> [WORK TO COMPLETE] Reproduce the listing starting at its first line and ending at the line containing "v(0.96, 0) *", changing "7.88" to "8.25" and leaving everything else unchanged.

(Stored entries)
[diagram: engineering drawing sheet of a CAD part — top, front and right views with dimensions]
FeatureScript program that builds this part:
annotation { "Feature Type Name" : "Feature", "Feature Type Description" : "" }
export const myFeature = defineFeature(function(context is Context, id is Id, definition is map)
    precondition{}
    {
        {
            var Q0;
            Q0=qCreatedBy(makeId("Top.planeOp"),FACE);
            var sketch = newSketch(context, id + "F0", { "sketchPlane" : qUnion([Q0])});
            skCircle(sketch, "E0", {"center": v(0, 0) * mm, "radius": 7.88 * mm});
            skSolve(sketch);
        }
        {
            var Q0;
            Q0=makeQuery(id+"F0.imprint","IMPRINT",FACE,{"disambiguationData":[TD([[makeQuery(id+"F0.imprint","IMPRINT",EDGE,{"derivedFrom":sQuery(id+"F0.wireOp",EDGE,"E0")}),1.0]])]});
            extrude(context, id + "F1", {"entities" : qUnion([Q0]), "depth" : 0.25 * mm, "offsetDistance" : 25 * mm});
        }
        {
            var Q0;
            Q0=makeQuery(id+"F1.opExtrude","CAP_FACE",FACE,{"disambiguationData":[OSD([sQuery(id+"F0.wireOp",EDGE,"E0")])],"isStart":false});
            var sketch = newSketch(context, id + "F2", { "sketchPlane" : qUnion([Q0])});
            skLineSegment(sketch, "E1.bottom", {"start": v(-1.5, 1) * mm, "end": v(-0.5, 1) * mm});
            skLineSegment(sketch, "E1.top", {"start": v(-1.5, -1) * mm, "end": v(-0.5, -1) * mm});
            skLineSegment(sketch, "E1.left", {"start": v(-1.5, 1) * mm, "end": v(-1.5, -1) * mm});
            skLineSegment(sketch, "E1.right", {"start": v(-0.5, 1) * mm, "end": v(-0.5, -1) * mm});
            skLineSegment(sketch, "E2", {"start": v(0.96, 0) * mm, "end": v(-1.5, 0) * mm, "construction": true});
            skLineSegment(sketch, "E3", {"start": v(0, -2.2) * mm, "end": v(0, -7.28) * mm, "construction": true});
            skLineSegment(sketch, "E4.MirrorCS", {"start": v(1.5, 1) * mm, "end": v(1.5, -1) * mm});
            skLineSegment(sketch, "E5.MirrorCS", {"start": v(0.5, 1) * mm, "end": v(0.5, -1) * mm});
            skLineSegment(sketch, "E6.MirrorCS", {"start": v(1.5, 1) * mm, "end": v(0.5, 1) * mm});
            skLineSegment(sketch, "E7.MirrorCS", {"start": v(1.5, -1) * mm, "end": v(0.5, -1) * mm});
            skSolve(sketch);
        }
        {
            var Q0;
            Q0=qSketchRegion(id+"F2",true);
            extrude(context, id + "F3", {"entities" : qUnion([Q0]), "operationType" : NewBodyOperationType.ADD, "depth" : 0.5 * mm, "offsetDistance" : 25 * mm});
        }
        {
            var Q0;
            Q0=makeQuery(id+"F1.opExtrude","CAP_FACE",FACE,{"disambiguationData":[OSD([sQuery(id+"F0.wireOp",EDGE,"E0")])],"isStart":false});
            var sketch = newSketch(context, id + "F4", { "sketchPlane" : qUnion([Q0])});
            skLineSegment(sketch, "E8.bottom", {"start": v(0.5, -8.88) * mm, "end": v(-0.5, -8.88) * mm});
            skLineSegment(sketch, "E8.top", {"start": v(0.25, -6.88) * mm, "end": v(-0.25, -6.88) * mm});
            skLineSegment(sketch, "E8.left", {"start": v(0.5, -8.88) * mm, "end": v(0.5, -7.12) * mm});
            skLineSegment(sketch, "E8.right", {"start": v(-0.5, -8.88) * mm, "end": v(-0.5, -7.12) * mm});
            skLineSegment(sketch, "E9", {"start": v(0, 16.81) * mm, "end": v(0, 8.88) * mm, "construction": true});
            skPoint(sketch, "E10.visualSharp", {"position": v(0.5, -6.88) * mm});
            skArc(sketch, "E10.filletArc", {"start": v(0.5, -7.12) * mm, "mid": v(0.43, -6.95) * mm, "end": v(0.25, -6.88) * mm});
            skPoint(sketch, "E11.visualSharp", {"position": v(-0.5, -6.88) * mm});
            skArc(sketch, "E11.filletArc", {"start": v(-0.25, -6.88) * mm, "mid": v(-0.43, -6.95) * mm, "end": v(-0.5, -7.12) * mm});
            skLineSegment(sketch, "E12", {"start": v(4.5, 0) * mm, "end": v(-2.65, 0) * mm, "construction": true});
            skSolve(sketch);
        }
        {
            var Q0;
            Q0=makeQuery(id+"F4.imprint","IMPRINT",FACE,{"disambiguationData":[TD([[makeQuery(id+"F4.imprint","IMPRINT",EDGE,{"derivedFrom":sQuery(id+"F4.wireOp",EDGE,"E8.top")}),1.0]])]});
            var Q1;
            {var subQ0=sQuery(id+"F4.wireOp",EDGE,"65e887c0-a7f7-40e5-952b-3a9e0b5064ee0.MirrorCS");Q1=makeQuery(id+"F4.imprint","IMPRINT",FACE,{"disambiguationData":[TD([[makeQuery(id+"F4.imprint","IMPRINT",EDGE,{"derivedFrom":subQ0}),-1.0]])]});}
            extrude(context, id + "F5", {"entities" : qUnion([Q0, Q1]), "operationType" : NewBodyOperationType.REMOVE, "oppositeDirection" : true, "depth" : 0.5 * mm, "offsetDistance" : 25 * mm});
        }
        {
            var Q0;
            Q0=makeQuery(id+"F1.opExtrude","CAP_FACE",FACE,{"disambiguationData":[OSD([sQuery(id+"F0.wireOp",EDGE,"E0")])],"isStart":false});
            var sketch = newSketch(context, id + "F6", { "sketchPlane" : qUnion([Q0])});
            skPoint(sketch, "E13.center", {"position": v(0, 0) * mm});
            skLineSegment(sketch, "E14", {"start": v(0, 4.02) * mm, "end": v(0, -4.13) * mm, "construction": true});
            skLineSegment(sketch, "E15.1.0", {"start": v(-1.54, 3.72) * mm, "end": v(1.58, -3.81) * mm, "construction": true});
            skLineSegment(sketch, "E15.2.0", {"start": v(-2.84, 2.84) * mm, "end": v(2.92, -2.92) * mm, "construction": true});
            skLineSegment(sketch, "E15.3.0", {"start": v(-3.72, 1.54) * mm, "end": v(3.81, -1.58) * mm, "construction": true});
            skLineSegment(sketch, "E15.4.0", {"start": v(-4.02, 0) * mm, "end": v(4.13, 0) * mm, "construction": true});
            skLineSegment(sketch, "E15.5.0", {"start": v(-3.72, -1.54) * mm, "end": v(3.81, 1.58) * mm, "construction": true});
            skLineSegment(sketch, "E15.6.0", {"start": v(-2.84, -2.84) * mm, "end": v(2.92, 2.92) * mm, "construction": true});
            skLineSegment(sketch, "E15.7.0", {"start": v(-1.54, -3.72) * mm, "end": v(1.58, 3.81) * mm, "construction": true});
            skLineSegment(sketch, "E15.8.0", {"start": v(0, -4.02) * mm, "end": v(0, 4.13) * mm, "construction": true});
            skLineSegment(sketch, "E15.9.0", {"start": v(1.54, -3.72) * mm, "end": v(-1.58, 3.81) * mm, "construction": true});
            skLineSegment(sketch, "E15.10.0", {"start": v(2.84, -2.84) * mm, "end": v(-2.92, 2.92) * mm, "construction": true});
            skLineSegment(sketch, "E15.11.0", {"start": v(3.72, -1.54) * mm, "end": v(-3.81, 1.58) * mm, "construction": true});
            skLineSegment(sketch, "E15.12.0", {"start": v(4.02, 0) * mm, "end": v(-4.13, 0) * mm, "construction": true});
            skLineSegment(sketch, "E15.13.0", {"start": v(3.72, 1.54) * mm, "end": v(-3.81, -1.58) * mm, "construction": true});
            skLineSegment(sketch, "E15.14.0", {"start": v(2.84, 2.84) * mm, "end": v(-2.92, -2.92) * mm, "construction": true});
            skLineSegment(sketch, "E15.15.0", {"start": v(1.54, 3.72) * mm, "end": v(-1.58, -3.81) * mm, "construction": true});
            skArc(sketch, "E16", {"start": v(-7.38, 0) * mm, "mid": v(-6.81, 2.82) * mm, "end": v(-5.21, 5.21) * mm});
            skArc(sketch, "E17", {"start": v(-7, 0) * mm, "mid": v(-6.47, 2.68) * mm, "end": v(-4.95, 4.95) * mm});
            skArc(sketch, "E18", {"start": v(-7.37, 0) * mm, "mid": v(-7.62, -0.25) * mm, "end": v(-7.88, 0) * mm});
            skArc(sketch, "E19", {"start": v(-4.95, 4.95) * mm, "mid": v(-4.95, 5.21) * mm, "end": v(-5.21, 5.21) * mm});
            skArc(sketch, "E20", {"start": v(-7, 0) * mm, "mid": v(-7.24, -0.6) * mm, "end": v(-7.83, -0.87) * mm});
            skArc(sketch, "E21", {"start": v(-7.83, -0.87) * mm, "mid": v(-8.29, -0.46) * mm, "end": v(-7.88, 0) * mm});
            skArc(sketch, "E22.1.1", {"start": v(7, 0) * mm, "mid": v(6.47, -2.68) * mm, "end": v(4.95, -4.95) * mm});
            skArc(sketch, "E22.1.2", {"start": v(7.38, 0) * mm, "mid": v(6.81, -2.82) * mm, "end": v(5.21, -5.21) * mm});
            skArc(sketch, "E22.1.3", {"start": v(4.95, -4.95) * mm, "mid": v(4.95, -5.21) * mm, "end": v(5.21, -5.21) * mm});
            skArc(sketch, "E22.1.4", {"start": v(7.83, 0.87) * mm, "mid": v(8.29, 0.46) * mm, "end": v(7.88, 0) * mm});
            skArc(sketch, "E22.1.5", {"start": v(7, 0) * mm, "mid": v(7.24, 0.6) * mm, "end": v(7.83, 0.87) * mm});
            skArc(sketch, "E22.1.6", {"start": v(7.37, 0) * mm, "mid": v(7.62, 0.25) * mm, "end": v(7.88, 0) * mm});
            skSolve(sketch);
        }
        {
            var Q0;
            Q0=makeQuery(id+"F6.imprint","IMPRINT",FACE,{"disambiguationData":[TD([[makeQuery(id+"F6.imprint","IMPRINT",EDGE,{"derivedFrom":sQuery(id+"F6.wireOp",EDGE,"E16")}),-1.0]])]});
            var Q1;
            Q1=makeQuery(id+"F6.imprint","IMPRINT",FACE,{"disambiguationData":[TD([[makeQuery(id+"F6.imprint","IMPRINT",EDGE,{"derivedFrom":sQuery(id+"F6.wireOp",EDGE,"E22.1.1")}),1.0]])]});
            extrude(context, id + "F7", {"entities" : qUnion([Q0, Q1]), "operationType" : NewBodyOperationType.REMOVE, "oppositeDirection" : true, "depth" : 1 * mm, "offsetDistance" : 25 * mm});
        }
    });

> [OUTPUT FOR THIS EXERCISE]
[diagram: engineering drawing sheet of a CAD part — top, front and right views with dimensions]
FeatureScript program that builds this part:
annotation { "Feature Type Name" : "Feature", "Feature Type Description" : "" }
export const myFeature = defineFeature(function(context is Context, id is Id, definition is map)
    precondition{}
    {
        {
            var Q0;
            Q0=qCreatedBy(makeId("Top.planeOp"),FACE);
            var sketch = newSketch(context, id + "F0", { "sketchPlane" : qUnion([Q0])});
            skCircle(sketch, "E0", {"center": v(0, 0) * mm, "radius": 8.25 * mm});
            skSolve(sketch);
        }
        {
            var Q0;
            Q0=makeQuery(id+"F0.imprint","IMPRINT",FACE,{"disambiguationData":[TD([[makeQuery(id+"F0.imprint","IMPRINT",EDGE,{"derivedFrom":sQuery(id+"F0.wireOp",EDGE,"E0")}),1.0]])]});
            extrude(context, id + "F1", {"entities" : qUnion([Q0]), "depth" : 0.25 * mm, "offsetDistance" : 25 * mm});
        }
        {
            var Q0;
            Q0=makeQuery(id+"F1.opExtrude","CAP_FACE",FACE,{"disambiguationData":[OSD([sQuery(id+"F0.wireOp",EDGE,"E0")])],"isStart":false});
            var sketch = newSketch(context, id + "F2", { "sketchPlane" : qUnion([Q0])});
            skLineSegment(sketch, "E1.bottom", {"start": v(-1.5, 1) * mm, "end": v(-0.5, 1) * mm});
            skLineSegment(sketch, "E1.top", {"start": v(-1.5, -1) * mm, "end": v(-0.5, -1) * mm});
            skLineSegment(sketch, "E1.left", {"start": v(-1.5, 1) * mm, "end": v(-1.5, -1) * mm});
            skLineSegment(sketch, "E1.right", {"start": v(-0.5, 1) * mm, "end": v(-0.5, -1) * mm});
            skLineSegment(sketch, "E2", {"start": v(0.96, 0) * mm, "end": v(-1.5, 0) * mm, "construction": true});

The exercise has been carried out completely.